Zhong Nanshan team released the latest epidemic research results: new crown prevention and control should be fast and accurate
Since the outbreak of novel coronavirus pneumonia, many countries in the world have implemented a series of epidemic prevention and control policies, such as closing schools, closing traffic, and eliminating public activities. These measures have played an important role in containing the epidemic situation, and also caused inconvenience to people’s daily life and caused some impact on the society economy.
Whether strict prevention and control measures are necessary and which are more effective? Recently, the latest research results jointly published by academician Zhong Nanshan’s team and Tencent in the international medical journal value in health have provided more accurate answers to these questions.
The research team uses big data and artificial intelligence technology, Based on the data of 8 major epidemic prevention and control measures in 145 countries and regions during the first wave of COVID-19 (the first half of 2020), a new counterfactual reasoning model was constructed to eliminate the confounding factors that affect the development of the epidemic.
With the help of big data analysis, the researchers conducted in-depth calculation and Analysis on the impact of the implementation time and time point of the measures on epidemic control. The results show that most epidemic prevention and control measures begin to take effect about 7 to 14 days after implementation, and the “regeneration number” RT reflecting the virus transmission ability decreases rapidly. When RT is equal to 1, it means that one case will infect one secondary case on average. Moreover, the prevention and control effect increases with the passage of time, reaching the maximum effect within 25 to 32 days, RT decreases by about 30%, and then the effect decreases gradually.
The study also pointed out that the more stringent and lasting the prevention and control measures implemented in the early stage of the epidemic (the period of slow growth of infection), the fewer the number of final infections will be. However, if the prevention and control measures are implemented in the middle and late stage of the epidemic (the period of rapid growth of infection), the results are just the opposite – the more stringent the prevention measures are, the longer the duration is, the more the number of final infections will increase.

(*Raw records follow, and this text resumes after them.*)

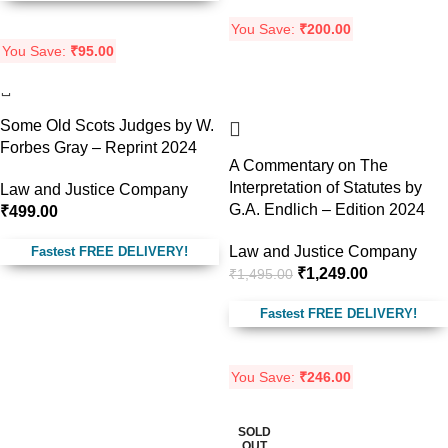
You Save:
₹
200.00
You Save:
₹
95.00
-16%
Some Old Scots Judges by W.
Forbes Gray – Reprint 2024
A Commentary on The
Interpretation of Statutes by
Law and Justice Company
G.A. Endlich – Edition 2024
₹
499.00
Law and Justice Company
Fastest FREE DELIVERY!
₹
1,249.00
₹
1,495.00
Fastest FREE DELIVERY!
You Save:
₹
246.00
SOLD
-21%
OUT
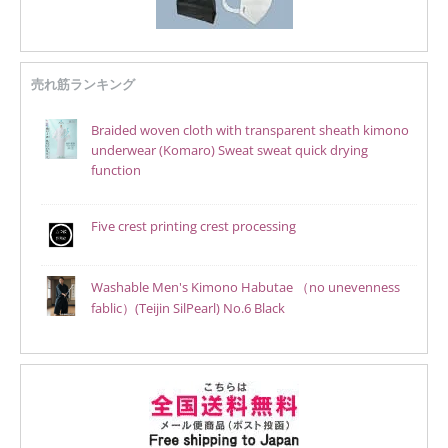
売れ筋ランキング
Braided woven cloth with transparent sheath kimono
underwear (Komaro) Sweat sweat quick drying
function
Five crest printing crest processing
Washable Men's Kimono Habutae （no unevenness
fablic）(Teijin SilPearl) No.6 Black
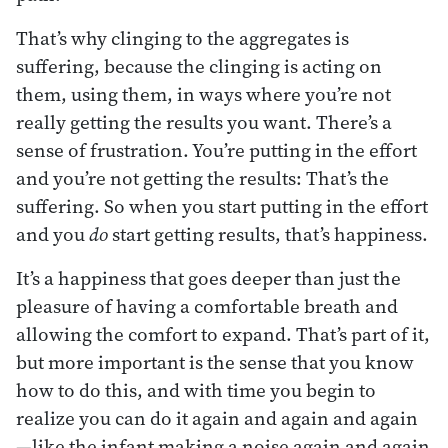
That’s why clinging to the aggregates is
suffering, because the clinging is acting on
them, using them, in ways where you’re not
really getting the results you want. There’s a
sense of frustration. You’re putting in the effort
and you’re not getting the results: That’s the
suffering. So when you start putting in the effort
and you
do
start getting results, that’s happiness.
It’s a happiness that goes deeper than just the
pleasure of having a comfortable breath and
allowing the comfort to expand. That’s part of it,
but more important is the sense that you know
how to do this, and with time you begin to
realize you can do it again and again and again
—like the infant making a noise again and again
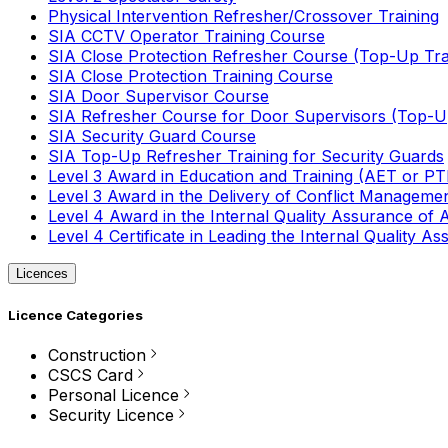
Physical Intervention Refresher/Crossover Training
SIA CCTV Operator Training Course
SIA Close Protection Refresher Course (Top-Up Tra
SIA Close Protection Training Course
SIA Door Supervisor Course
SIA Refresher Course for Door Supervisors (Top-Up
SIA Security Guard Course
SIA Top-Up Refresher Training for Security Guards
Level 3 Award in Education and Training (AET or P
Level 3 Award in the Delivery of Conflict Managemen
Level 4 Award in the Internal Quality Assurance of
Level 4 Certificate in Leading the Internal Quality
Licences
Licence Categories
Construction
CSCS Card
Personal Licence
Security Licence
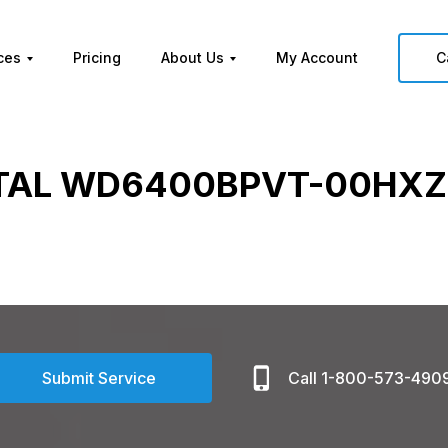
ces
Pricing
About Us
My Account
C
TAL WD6400BPVT-00HXZ
Submit Service
Call 1-800-573-490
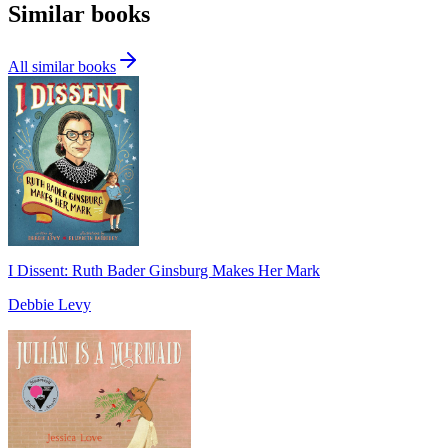
Similar books
All similar books
I Dissent: Ruth Bader Ginsburg Makes Her Mark
Debbie Levy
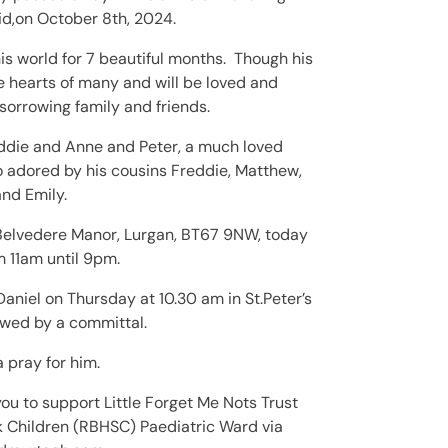
id,on October 8th, 2024.
is world for 7 beautiful months. Though his
e hearts of many and will be loved and
orrowing family and friends.
ddie and Anne and Peter, a much loved
 adored by his cousins Freddie, Matthew,
nd Emily.
 Belvedere Manor, Lurgan, BT67 9NW, today
 11am until 9pm.
 Daniel
on Thursday at 10.30 am in St.Peter’s
owed by a committal.
 pray for him.
you to support Little Forget Me Nots Trust
ick Children (RBHSC) Paediatric Ward
via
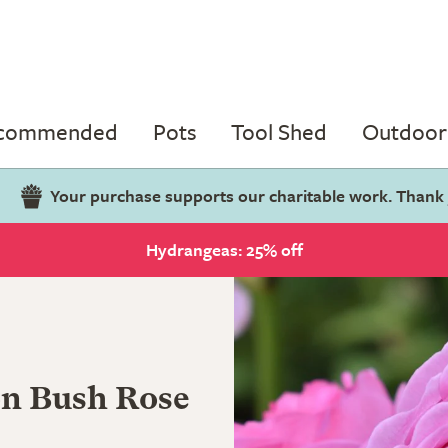
ecommended
Pots
Tool Shed
Outdoor 
Your purchase supports our charitable work. Thank
Hydrangeas: 25% off
on Bush Rose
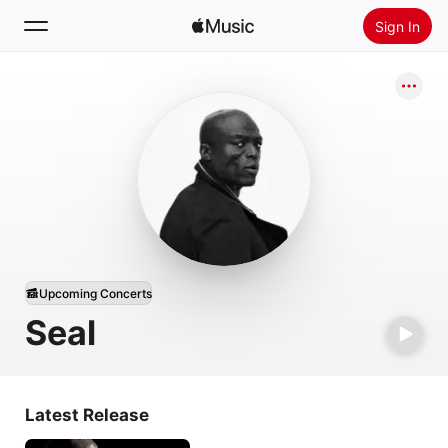
Sign In
Search
Home
New
Install Apple Music
Radio
Upcoming Concerts
Seal
Latest Release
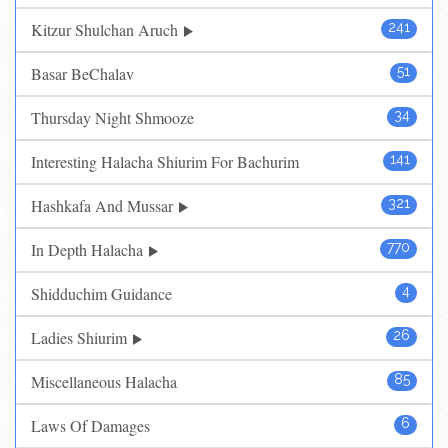
Kitzur Shulchan Aruch
241
Basar BeChalav
51
Thursday Night Shmooze
34
Interesting Halacha Shiurim For Bachurim
141
Hashkafa And Mussar
321
In Depth Halacha
770
Shidduchim Guidance
4
Ladies Shiurim
26
Miscellaneous Halacha
85
Laws Of Damages
6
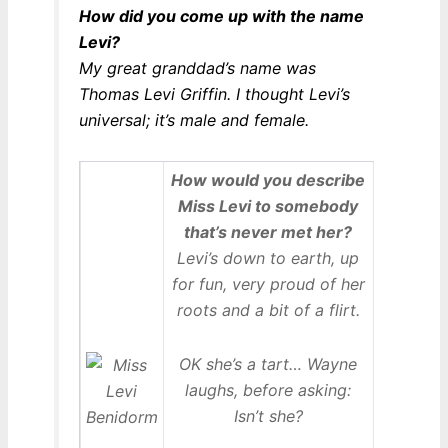
How did you come up with the name
Levi?
My great granddad’s name was
Thomas Levi Griffin. I thought Levi’s
universal; it’s male and female.
How would you describe
Miss Levi to somebody
that’s never met her?
Levi’s down to earth, up
for fun, very proud of her
roots and a bit of a flirt.
OK she’s a tart… Wayne
laughs, before asking:
Isn’t she?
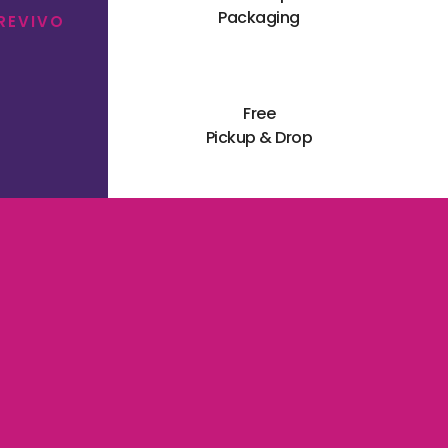
Packaging
 REVIVO
Free
Pickup & Drop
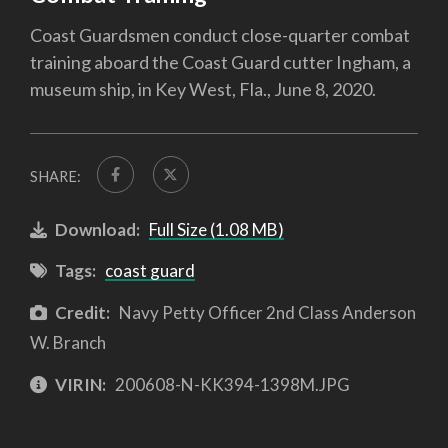
Coast Guardsmen conduct close-quarter combat
training aboard the Coast Guard cutter Ingham, a
museum ship, in Key West, Fla., June 8, 2020.
SHARE:
Download:
Full Size (1.08 MB)
Tags:
coast guard
Credit:
Navy Petty Officer 2nd Class Anderson
W. Branch
VIRIN:
200608-N-KK394-1398M.JPG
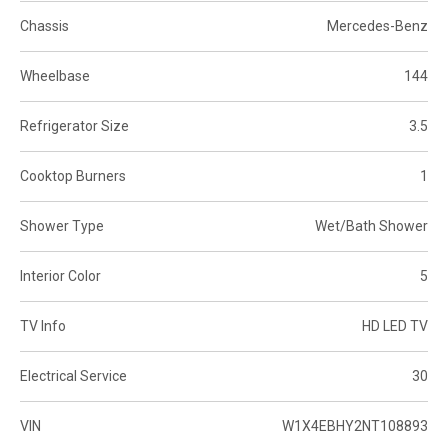
Chassis
Mercedes-Benz
Wheelbase
144
Refrigerator Size
3.5
Cooktop Burners
1
Shower Type
Wet/Bath Shower
Interior Color
5
TV Info
HD LED TV
Electrical Service
30
VIN
W1X4EBHY2NT108893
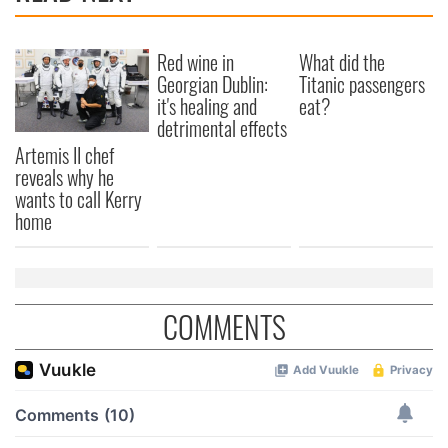
Red wine in
What did the
Georgian Dublin:
Titanic passengers
it's healing and
eat?
detrimental effects
Artemis II chef
reveals why he
wants to call Kerry
home
COMMENTS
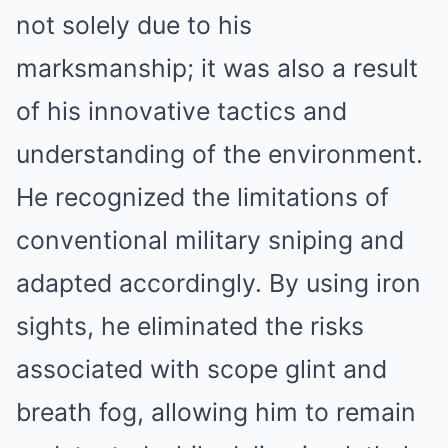
not solely due to his
marksmanship; it was also a result
of his innovative tactics and
understanding of the environment.
He recognized the limitations of
conventional military sniping and
adapted accordingly. By using iron
sights, he eliminated the risks
associated with scope glint and
breath fog, allowing him to remain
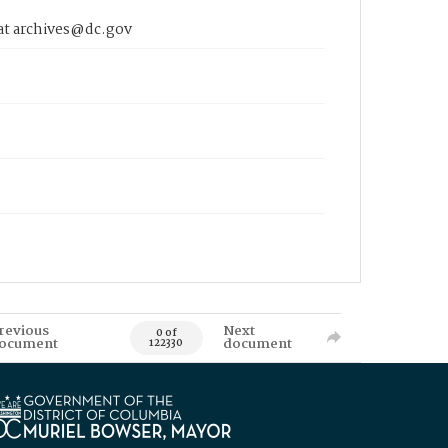
 at archives@dc.gov
revious
Next
0 of
ocument
document
122330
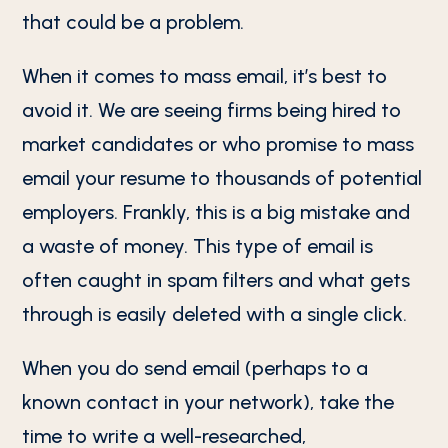
that could be a problem.
When it comes to mass email, it’s best to
avoid it. We are seeing firms being hired to
market candidates or who promise to mass
email your resume to thousands of potential
employers. Frankly, this is a big mistake and
a waste of money. This type of email is
often caught in spam filters and what gets
through is easily deleted with a single click.
When you do send email (perhaps to a
known contact in your network), take the
time to write a well-researched,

Dr. Sun Jichao, the first author of the paper, pointed out that the reason for this result was not the failure of epidemic prevention and control measures, but the reverse causality: when the number of infected people increased rapidly and broke out, strict control measures began to be formulated, and little effect had been achieved at this time. This means that it is too late to “make up for the lost” and take action as soon as possible when there are signs of the epidemic in order to achieve the maximum effect.
In addition, the researchers used the counterfactual reasoning model to separately evaluate the effects of eight common prevention and control measures, so as to find out the most effective precise prevention and control measures to inhibit virus transmission. Eight prevention and control measures include closing schools, closing workplaces, canceling public activities, restricting crowd gathering, public transport control, home life suggestions, restricting domestic mobility and international travel.
Quantitative evaluation results of 8 control measures by counterfactual reasoning model
The results showed that among the prevention and control measures generally adopted by governments, the three epidemic prevention measures of canceling large-scale public activities, closing schools and closing workplaces had the most significant inhibitory effect on virus RT. The researchers speculate that these three measures are mandatory measures with higher implementation feasibility and compliance. Therefore, they are more likely to take effect in curbing the epidemic.
Novel coronavirus pneumonia was found to be more reliable evidence through the analysis of big data. It confirmed the quantitative impact of epidemic prevention and control measures on the suppression of new crown pneumonia, and suggested that more stringent epidemic prevention measures should be implemented in the early stage of disease to better curb the epidemic.